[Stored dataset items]
● ● ● ●

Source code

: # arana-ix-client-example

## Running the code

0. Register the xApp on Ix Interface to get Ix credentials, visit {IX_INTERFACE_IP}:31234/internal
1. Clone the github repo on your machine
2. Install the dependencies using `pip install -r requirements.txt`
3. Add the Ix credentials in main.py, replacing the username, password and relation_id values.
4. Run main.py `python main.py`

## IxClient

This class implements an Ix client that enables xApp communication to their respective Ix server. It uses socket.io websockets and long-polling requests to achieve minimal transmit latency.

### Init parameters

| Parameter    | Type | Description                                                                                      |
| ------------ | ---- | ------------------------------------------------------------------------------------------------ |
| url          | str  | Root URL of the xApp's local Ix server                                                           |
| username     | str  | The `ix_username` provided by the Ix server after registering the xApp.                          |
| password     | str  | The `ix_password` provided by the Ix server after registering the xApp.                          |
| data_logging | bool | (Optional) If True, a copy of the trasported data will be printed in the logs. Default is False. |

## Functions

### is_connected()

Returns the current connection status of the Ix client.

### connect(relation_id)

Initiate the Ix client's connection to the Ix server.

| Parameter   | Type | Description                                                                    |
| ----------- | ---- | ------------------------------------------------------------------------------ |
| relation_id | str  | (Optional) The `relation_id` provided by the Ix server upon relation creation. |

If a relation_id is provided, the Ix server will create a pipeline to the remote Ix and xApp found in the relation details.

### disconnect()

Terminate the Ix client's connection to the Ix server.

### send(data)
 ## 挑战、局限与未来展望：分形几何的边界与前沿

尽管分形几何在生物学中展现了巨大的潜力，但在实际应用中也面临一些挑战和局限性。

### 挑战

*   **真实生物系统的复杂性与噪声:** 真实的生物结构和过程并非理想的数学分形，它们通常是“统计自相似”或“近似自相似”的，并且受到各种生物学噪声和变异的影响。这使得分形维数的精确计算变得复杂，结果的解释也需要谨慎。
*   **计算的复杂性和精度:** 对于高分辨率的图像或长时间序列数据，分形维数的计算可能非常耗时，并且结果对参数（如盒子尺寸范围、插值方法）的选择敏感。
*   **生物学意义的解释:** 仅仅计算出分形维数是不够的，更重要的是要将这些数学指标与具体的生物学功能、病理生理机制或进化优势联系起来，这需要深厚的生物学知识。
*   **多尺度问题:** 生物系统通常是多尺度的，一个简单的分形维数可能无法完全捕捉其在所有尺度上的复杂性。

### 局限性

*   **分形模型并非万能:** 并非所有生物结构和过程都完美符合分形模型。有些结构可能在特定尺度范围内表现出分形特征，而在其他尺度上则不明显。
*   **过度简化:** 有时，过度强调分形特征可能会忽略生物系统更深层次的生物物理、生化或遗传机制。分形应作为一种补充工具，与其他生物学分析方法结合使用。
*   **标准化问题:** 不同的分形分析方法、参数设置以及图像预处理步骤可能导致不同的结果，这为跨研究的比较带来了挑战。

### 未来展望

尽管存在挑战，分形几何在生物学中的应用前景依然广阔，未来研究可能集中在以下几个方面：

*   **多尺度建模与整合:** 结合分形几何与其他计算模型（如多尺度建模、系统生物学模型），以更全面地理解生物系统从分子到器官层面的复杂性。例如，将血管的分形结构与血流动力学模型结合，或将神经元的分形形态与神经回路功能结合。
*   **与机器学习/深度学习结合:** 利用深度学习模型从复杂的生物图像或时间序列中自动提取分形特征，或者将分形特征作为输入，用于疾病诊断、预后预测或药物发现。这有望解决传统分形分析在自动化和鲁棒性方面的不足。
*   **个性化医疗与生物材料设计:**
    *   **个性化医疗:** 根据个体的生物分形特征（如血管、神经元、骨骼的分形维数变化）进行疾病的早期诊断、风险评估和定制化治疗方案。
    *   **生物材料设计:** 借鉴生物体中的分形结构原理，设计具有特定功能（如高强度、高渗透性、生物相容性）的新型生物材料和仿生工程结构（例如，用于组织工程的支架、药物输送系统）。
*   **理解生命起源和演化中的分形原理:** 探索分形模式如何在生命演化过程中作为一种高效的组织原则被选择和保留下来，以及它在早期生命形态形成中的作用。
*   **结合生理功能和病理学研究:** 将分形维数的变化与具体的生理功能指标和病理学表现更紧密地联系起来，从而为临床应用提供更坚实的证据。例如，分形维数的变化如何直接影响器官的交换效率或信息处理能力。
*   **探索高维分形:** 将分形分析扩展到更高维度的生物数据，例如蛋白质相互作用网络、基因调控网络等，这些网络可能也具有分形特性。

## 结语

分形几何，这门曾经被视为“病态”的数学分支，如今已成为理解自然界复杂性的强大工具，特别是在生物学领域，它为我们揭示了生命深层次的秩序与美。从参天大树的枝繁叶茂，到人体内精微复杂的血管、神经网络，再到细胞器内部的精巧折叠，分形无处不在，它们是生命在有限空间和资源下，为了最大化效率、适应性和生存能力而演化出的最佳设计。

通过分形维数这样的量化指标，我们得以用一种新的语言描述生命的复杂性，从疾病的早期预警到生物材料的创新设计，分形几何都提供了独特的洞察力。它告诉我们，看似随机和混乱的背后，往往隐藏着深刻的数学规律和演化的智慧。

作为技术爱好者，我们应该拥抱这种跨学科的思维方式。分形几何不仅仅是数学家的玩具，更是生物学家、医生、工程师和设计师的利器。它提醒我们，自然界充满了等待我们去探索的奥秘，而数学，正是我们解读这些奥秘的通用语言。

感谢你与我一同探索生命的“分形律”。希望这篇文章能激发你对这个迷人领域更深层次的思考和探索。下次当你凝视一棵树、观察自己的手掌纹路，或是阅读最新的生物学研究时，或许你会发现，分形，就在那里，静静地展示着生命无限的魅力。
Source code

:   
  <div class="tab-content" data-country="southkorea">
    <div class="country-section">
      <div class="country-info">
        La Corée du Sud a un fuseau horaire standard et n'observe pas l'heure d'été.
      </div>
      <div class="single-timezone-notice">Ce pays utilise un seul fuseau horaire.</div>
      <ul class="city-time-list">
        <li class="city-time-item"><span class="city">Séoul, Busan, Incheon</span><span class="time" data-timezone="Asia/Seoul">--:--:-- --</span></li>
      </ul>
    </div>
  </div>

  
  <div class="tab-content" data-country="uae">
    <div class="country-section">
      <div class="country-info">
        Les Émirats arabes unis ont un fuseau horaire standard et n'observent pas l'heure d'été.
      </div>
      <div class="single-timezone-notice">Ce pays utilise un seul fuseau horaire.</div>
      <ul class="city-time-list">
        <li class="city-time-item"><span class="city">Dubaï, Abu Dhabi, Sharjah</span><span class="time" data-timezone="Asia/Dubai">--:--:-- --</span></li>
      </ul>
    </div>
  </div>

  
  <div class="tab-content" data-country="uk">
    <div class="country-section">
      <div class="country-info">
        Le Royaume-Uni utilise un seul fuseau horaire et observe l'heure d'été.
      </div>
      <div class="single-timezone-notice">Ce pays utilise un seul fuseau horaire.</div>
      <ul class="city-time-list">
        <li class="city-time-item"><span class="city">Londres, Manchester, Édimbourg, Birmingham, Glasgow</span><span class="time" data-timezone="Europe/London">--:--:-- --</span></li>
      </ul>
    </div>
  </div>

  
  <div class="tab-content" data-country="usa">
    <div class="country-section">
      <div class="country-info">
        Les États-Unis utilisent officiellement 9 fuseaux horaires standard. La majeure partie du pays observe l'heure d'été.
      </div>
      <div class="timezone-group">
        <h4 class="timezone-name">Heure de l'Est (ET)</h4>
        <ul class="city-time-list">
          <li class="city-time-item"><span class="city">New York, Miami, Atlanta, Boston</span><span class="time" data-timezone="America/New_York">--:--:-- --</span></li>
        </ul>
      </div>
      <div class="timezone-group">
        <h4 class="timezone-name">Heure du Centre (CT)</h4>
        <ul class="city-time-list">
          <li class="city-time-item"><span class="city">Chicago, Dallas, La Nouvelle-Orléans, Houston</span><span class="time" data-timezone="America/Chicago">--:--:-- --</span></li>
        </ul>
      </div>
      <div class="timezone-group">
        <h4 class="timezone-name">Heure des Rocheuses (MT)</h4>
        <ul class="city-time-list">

● ● ● ●

Each line above that has the word "after" should be copied.

Answer section
| username     | str  | The `ix_username` provided by the Ix server after registering the xApp.                          |
| password     | str  | The `ix_password` provided by the Ix server after registering the xApp.                          |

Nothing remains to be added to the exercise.